▶ **課題 1**: ドラマダイジェストによると、布美枝が外出に連れて出たのは誰ですか。

▶ **本文**:
○ ○ ○ ○

ドラマダイジェスト

連続テレビ小説「ゲゲゲの女房」第128話「おかあちゃんの家出」

あらすじ

布美枝(松下奈緒)が、藍子(菊池和澄)と喜子(松本春姫)を連れて外出して帰ってくると、茂(向井理)が早とちりをして“布美枝が子どもたちを連れて、家出をしたのではないか”という騒ぎになっていた。浦木(杉浦太陽)が、しばらくぶりに村井家を訪ねてきて、貧乏だったころと比べて、がらりと様変わりした家の様子をあらためてしげしげと眺めながら、茂に“怪しげな商売”の話をもちかけるが…。

128ネタバレ

水木家

玄関

絹代「芝居 終わるのは9時過ぎだけん 戻ってくるの 遅んな~わ。」

布美枝「はい。」

絹代「あっ 鍵は 持って出~けん 戸締りしてかまわんよ。」

布美枝「はい。」

○ ○ ○ ○

▶ **元データ**:
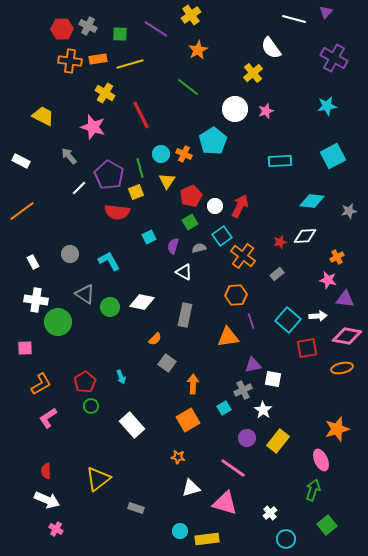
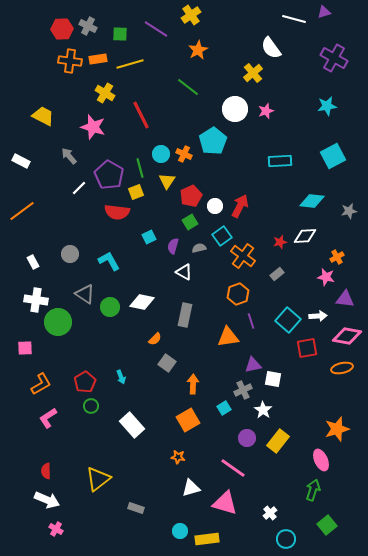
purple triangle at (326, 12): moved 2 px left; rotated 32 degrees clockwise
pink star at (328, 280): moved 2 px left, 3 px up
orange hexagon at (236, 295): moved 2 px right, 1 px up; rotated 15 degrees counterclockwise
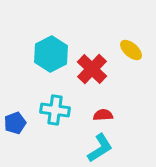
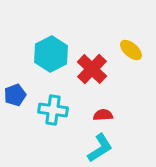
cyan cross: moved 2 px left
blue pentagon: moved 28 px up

○ ○ ○ ○

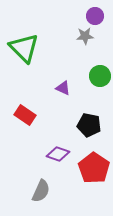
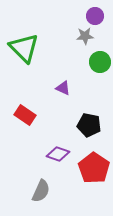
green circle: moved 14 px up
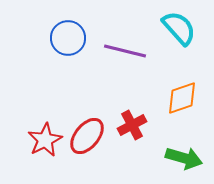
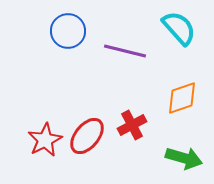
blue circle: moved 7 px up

○ ○ ○ ○

▶ **課題 2**: データの行のうち、「orange hexagon at」を含む行から始まり「cyan cross: moved 2 px left」を含む行で終わる範囲を、両端の行も含めて一字一句そのまま書き写してください。画像は答えに入れないでください。

▶ **最終結果 1**: 藍子と喜子です。

▶ **最終結果 2**:
orange hexagon at (236, 295): moved 2 px right, 1 px up; rotated 15 degrees counterclockwise
cyan cross: moved 2 px left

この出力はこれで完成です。